• Challenge
Convert the item lines below, from the line with "common name: English holly" up to and including the line with "family: Asteraceae", into a Markdown table with the columns Row and Line. Number each line in the Row column and leave out any blank lines.
Start
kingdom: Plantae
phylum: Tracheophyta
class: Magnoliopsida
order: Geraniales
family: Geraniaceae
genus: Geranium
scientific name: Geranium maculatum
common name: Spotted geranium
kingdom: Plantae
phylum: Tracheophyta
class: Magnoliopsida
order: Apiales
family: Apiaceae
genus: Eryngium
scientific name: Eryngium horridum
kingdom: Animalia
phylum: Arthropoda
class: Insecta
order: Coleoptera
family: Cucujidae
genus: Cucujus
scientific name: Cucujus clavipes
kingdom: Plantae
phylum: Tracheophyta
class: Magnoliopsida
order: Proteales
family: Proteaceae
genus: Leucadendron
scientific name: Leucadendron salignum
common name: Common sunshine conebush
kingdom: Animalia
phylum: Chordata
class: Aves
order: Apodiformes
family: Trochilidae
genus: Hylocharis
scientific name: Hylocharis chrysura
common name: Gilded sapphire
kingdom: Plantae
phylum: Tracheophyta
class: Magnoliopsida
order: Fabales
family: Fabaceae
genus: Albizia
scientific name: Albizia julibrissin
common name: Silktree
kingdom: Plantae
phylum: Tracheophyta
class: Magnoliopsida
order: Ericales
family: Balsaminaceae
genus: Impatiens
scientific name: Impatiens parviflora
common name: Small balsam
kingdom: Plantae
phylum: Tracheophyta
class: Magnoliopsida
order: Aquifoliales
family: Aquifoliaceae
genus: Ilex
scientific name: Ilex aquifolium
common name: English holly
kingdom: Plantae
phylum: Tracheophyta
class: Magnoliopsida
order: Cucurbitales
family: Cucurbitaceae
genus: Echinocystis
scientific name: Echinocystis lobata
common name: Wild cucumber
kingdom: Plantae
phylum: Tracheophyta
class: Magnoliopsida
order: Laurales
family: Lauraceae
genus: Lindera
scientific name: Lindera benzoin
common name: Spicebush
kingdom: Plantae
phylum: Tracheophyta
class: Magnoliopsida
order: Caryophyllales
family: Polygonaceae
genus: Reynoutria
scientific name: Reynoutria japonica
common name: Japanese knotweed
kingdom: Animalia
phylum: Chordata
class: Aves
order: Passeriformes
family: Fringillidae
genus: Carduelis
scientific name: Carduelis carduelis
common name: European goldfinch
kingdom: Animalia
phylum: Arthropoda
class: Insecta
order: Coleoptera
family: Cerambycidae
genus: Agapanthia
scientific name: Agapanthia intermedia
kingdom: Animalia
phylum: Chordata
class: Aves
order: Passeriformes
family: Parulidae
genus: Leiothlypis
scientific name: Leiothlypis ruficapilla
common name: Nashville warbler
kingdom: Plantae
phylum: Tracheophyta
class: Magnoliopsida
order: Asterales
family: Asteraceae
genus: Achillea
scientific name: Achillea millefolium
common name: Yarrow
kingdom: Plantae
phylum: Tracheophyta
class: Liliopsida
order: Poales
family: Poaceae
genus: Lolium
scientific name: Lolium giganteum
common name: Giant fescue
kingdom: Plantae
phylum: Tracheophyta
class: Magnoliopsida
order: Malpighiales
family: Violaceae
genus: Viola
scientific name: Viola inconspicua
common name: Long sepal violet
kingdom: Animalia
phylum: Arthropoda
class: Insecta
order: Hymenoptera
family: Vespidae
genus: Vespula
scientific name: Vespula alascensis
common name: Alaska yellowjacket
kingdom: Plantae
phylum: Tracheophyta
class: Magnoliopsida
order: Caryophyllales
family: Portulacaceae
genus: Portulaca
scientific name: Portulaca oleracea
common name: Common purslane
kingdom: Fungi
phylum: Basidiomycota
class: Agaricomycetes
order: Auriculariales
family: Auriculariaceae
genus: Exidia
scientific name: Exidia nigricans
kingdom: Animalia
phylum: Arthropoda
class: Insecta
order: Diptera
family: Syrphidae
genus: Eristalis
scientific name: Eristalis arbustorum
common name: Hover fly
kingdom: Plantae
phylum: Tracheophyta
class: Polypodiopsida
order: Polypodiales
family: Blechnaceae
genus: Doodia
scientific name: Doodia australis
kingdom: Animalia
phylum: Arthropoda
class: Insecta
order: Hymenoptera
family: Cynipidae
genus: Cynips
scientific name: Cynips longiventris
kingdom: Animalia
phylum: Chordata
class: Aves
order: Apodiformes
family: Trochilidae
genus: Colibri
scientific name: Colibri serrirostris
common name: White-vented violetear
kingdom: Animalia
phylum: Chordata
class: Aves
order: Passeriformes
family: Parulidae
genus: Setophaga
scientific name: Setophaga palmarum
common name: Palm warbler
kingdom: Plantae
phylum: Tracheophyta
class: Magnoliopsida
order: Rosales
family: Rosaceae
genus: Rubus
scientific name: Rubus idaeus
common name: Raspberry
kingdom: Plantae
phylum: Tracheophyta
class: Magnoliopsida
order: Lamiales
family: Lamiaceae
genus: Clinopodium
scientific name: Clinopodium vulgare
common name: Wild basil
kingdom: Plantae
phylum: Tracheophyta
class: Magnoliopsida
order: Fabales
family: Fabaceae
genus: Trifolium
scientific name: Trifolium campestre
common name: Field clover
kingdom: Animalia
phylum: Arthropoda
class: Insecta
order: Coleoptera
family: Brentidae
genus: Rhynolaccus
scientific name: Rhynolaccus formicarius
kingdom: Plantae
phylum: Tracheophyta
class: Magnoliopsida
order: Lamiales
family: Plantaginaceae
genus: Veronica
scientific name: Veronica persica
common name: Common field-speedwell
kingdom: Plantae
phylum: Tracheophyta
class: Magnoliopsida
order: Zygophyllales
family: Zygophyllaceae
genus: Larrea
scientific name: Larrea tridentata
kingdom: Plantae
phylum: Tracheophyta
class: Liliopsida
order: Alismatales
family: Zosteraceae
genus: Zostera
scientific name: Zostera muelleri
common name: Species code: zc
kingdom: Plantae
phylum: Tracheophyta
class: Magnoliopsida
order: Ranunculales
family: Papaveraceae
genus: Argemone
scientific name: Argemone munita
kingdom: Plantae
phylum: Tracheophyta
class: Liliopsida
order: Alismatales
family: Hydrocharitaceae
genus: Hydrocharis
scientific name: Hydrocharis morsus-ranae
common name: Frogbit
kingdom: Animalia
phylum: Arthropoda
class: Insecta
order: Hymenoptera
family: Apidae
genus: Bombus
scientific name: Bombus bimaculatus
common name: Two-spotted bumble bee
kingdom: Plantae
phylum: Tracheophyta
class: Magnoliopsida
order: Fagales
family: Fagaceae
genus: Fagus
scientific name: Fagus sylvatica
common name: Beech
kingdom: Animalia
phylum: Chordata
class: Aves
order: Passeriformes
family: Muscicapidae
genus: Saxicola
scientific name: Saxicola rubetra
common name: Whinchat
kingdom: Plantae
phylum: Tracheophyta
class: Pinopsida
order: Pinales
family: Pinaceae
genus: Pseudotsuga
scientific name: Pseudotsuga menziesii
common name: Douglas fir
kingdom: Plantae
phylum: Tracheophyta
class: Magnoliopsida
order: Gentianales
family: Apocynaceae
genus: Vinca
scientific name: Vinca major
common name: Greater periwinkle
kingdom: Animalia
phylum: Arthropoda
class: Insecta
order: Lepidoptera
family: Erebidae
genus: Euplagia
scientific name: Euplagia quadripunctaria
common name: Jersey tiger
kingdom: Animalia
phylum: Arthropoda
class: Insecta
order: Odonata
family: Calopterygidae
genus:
End
• Output for this task
| Row | Line |
|---|---|
| 1 | common name: English holly |
| 2 | kingdom: Plantae |
| 3 | phylum: Tracheophyta |
| 4 | class: Magnoliopsida |
| 5 | order: Cucurbitales |
| 6 | family: Cucurbitaceae |
| 7 | genus: Echinocystis |
| 8 | scientific name: Echinocystis lobata |
| 9 | common name: Wild cucumber |
| 10 | kingdom: Plantae |
| 11 | phylum: Tracheophyta |
| 12 | class: Magnoliopsida |
| 13 | order: Laurales |
| 14 | family: Lauraceae |
| 15 | genus: Lindera |
| 16 | scientific name: Lindera benzoin |
| 17 | common name: Spicebush |
| 18 | kingdom: Plantae |
| 19 | phylum: Tracheophyta |
| 20 | class: Magnoliopsida |
| 21 | order: Caryophyllales |
| 22 | family: Polygonaceae |
| 23 | genus: Reynoutria |
| 24 | scientific name: Reynoutria japonica |
| 25 | common name: Japanese knotweed |
| 26 | kingdom: Animalia |
| 27 | phylum: Chordata |
| 28 | class: Aves |
| 29 | order: Passeriformes |
| 30 | family: Fringillidae |
| 31 | genus: Carduelis |
| 32 | scientific name: Carduelis carduelis |
| 33 | common name: European goldfinch |
| 34 | kingdom: Animalia |
| 35 | phylum: Arthropoda |
| 36 | class: Insecta |
| 37 | order: Coleoptera |
| 38 | family: Cerambycidae |
| 39 | genus: Agapanthia |
| 40 | scientific name: Agapanthia intermedia |
| 41 | kingdom: Animalia |
| 42 | phylum: Chordata |
| 43 | class: Aves |
| 44 | order: Passeriformes |
| 45 | family: Parulidae |
| 46 | genus: Leiothlypis |
| 47 | scientific name: Leiothlypis ruficapilla |
| 48 | common name: Nashville warbler |
| 49 | kingdom: Plantae |
| 50 | phylum: Tracheophyta |
| 51 | class: Magnoliopsida |
| 52 | order: Asterales |
| 53 | family: Asteraceae |